• **BRIEF**
In the entries below, the lines from the one with "nose: (165, 130)" through the one with "right hip: (337, 226)" are to be copied exactly; both ends count.
[DATA SECTION — start]
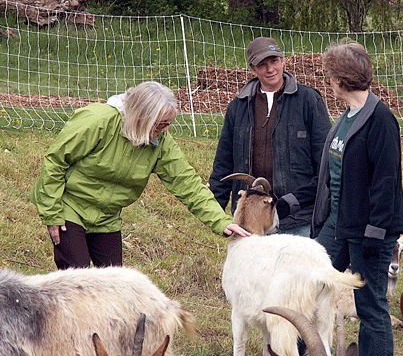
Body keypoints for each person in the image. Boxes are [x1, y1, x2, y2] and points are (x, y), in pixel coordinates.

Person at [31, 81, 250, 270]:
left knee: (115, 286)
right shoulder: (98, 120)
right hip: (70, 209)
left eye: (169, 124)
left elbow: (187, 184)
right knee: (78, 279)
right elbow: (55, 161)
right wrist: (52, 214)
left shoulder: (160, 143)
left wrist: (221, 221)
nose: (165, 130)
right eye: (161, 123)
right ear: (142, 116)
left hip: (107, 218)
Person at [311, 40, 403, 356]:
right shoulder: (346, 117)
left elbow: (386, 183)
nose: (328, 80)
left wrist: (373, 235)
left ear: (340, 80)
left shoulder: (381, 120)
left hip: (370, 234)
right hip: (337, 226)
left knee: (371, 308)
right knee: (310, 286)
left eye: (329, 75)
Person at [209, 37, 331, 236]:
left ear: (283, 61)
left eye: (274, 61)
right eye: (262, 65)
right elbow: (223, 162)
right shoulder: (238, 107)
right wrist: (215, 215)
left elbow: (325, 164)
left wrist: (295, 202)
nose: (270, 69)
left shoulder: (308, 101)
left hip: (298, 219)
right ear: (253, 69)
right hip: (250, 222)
[DATA SECTION — finish]
[DATA SECTION — start]
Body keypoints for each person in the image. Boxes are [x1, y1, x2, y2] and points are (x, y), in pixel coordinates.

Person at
[DATA SECTION — finish]
[DATA SECTION — start]
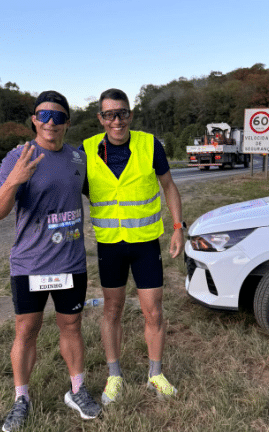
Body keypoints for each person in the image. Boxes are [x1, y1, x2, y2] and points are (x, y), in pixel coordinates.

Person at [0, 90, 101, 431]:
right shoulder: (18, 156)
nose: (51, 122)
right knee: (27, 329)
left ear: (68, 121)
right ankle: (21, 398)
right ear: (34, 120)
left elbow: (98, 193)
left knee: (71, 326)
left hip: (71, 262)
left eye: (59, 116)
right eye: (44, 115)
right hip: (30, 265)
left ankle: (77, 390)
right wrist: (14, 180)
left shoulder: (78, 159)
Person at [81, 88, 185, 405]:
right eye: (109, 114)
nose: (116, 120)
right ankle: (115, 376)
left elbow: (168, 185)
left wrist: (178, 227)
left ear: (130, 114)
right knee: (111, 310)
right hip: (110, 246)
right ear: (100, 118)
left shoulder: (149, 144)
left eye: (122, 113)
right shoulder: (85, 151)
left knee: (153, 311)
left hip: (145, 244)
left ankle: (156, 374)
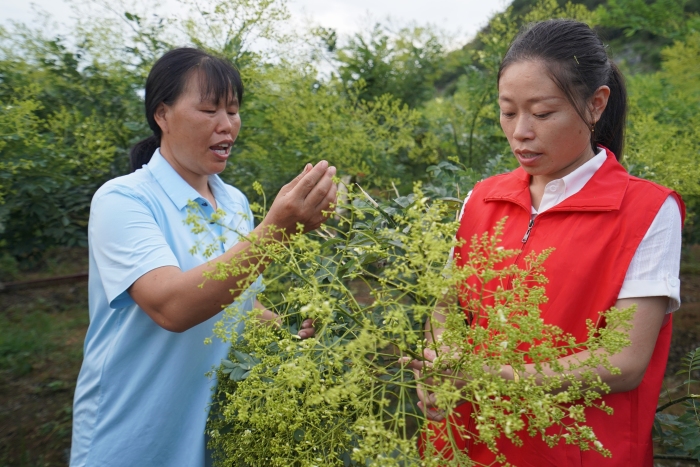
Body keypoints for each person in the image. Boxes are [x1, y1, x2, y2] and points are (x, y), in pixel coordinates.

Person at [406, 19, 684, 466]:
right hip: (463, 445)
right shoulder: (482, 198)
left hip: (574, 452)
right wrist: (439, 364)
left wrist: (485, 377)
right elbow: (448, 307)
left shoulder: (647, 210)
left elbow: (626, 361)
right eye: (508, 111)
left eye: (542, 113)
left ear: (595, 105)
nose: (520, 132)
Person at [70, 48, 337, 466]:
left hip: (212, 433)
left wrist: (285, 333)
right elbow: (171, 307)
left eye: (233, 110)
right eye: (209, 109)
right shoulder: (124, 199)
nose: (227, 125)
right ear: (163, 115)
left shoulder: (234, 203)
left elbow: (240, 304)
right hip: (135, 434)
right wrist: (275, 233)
[DATA SECTION — finish]
• **EXERCISE ANSWER**
nose: (165, 130)
right eye: (161, 123)
right ear: (142, 116)
left hip: (107, 218)
Person at [311, 40, 403, 356]:
right shoulder: (346, 117)
left elbow: (386, 183)
nose: (328, 80)
left wrist: (373, 235)
left ear: (340, 80)
left shoulder: (381, 120)
left hip: (370, 234)
right hip: (337, 226)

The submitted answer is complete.